Ivor G. Balding

Personal information
- Born: 23 May 1908 Leicestershire, England
- Died: 20 January 2005 (aged 96) Camden, South Carolina, U.S.
- Occupation: Trainer

Horse racing career
- Sport: Horse racing

Major racing wins
- New York Handicap (1962) Massachusetts Handicap (1966, 1971) Matron Stakes (1966) Edgemere Handicap (1966) Spinaway Stakes (1966) Garden State Stakes (1967) Travers Stakes (1968) Juvenile Stakes (1969) Bed O' Roses Handicap (1970) Demoiselle Stakes (1970) Dixie Stakes (1971)

Racing awards
- Champion trainer at Saratoga Race Course (1966)

Significant horses
- Chompion

= Ivor G. Balding =

British polo player (1908–2005)

Ivor Godfrey Balding (23 May 1908 – 20 January 2005) was a British champion polo player, thoroughbred farm manager and racehorse trainer.

==Biography==
===Breeding farm manager===
Ivor Balding had two brothers who also played polo, Gerald Balding and Barney Balding. He moved to the United States in 1930 where he attended Cornell University. In 1936, he went to work for the Thoroughbred breeding farm of Sonny Whitney in Old Westbury, New York. Three years later Whitney appointed him manager of his key breeding operation in Lexington, Kentucky.

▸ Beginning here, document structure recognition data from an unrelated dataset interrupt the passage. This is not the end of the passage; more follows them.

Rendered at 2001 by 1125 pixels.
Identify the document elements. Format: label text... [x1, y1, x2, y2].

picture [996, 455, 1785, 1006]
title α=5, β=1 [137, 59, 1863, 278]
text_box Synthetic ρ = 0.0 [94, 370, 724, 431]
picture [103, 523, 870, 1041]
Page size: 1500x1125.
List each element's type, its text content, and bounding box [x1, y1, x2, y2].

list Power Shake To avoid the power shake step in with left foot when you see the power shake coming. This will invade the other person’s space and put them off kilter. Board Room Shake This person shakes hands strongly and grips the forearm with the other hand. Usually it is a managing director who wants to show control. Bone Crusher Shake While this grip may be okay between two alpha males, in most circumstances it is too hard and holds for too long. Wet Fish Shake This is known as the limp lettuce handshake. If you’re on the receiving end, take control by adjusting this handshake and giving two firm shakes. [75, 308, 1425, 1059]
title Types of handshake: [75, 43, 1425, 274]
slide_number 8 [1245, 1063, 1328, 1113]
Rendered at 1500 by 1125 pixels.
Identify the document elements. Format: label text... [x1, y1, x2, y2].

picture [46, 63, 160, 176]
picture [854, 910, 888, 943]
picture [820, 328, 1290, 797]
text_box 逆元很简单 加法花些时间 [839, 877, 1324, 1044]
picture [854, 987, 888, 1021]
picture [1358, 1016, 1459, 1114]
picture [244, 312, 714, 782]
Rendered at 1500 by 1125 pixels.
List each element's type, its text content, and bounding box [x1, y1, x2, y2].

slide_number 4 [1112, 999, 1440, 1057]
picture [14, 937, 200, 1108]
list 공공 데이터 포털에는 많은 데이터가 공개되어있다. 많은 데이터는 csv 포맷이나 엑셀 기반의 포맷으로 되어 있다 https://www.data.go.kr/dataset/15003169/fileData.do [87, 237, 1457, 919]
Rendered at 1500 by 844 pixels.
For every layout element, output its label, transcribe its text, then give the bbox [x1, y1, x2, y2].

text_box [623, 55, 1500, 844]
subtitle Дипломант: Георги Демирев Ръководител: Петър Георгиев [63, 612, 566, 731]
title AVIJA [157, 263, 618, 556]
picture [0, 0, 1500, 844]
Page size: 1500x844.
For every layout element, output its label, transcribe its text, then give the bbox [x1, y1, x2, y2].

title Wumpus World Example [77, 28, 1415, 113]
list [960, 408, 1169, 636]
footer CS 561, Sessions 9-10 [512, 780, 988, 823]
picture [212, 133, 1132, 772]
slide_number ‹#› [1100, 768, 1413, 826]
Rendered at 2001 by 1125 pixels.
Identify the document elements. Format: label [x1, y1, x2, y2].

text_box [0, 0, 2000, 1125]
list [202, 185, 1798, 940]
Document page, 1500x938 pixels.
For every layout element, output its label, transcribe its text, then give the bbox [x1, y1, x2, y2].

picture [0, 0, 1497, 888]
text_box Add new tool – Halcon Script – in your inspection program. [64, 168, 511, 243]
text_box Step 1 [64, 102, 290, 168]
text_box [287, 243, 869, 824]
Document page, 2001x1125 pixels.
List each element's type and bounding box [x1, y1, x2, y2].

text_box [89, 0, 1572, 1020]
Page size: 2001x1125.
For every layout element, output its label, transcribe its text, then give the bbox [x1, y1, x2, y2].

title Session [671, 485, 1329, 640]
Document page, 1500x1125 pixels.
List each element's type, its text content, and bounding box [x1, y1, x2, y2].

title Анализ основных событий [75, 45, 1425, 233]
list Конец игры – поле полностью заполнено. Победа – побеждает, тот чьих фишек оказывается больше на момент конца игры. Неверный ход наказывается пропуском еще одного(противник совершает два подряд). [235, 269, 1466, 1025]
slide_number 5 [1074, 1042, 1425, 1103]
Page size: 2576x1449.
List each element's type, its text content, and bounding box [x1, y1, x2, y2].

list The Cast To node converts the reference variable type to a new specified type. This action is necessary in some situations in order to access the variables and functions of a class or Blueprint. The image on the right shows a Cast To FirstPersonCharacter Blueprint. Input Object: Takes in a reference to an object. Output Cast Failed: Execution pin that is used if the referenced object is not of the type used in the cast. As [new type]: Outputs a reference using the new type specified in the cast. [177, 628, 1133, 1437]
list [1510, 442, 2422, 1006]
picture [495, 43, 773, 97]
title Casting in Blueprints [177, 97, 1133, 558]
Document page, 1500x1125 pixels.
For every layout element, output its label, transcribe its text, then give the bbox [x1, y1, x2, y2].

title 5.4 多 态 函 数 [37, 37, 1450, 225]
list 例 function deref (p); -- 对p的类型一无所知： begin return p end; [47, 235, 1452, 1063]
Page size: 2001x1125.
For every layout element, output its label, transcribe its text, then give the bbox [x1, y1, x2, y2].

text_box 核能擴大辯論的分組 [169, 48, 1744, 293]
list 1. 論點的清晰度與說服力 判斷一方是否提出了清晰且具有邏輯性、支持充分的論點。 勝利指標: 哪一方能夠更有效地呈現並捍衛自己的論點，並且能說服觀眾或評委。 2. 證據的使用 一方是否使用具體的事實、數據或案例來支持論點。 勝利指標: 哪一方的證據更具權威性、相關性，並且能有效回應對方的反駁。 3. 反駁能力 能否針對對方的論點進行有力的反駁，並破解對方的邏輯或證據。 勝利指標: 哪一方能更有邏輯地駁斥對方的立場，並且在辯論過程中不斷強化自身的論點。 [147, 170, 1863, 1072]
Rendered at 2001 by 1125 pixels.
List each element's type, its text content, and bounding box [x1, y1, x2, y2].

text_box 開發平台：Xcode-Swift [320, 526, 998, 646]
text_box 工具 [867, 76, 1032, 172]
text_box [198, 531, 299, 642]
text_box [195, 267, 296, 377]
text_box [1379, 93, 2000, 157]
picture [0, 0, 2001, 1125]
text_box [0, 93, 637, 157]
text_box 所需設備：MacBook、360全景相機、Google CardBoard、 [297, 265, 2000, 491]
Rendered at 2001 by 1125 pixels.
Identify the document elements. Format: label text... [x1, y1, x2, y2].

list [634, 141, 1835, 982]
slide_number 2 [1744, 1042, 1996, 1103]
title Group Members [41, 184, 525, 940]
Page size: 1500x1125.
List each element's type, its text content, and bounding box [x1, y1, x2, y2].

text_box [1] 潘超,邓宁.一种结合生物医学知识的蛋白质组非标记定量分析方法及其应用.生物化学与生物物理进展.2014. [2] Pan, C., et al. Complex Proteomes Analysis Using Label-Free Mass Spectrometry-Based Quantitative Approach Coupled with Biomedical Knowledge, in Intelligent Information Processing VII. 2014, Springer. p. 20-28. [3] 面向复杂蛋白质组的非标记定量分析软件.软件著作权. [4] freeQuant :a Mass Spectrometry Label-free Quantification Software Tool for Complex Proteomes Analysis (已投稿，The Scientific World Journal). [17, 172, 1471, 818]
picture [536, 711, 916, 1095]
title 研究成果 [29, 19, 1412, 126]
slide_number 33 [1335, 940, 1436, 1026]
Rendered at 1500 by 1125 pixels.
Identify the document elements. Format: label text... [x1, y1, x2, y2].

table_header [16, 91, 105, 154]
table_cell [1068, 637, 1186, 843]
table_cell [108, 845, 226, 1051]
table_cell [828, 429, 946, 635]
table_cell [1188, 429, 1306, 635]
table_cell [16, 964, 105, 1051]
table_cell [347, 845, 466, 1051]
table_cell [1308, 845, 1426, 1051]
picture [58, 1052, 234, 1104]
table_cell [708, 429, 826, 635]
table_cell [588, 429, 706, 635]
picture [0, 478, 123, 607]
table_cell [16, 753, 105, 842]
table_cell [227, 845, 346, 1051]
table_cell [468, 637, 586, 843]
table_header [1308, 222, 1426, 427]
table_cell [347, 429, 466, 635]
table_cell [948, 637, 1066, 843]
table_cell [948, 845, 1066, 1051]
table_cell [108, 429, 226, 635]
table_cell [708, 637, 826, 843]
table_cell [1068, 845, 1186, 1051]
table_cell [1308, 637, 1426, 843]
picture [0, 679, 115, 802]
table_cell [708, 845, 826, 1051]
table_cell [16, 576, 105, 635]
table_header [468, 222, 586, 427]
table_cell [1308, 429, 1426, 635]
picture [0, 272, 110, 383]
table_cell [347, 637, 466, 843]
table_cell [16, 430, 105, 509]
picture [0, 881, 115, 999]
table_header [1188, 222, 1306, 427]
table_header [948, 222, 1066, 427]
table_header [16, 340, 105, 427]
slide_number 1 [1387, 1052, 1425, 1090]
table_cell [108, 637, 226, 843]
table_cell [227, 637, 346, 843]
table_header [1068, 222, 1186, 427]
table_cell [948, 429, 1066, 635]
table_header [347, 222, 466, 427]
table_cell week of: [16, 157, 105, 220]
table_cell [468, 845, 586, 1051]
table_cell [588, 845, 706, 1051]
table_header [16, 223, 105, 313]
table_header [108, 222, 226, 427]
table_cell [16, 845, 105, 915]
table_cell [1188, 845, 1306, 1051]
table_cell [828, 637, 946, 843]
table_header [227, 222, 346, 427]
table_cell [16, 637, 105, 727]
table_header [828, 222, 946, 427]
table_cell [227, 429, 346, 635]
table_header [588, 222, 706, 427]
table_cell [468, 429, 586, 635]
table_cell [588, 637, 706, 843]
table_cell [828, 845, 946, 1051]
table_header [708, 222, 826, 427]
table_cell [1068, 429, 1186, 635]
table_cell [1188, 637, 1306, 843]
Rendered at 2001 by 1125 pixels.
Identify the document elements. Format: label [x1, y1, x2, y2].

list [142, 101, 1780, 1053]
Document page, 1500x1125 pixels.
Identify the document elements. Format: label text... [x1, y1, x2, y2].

During his tenure in Lexington, Whitney imported Mahmoud from England where he had won the 1936 Epsom Derby. Brought to the United States in 1940, Mahmoud would be the Leading sire in North America in 1946 and the Leading broodmare sire in North America for 1957. Of bloodlines worldwide, Mahmoud was the broodmare sire of Natalma, dam of the Northern Dancer who became a successful sire in the 20th Century and whom the National Thoroughbred Racing Association calls "one of the most influential sires in Thoroughbred history".

===Training career===
From 1961 to 1992, Ivor Balding was the head trainer for Whitney's racing stable during which time he earned the leading trainer title in 1966 at Saratoga Race Course. He died at age 96 in Camden, South Carolina.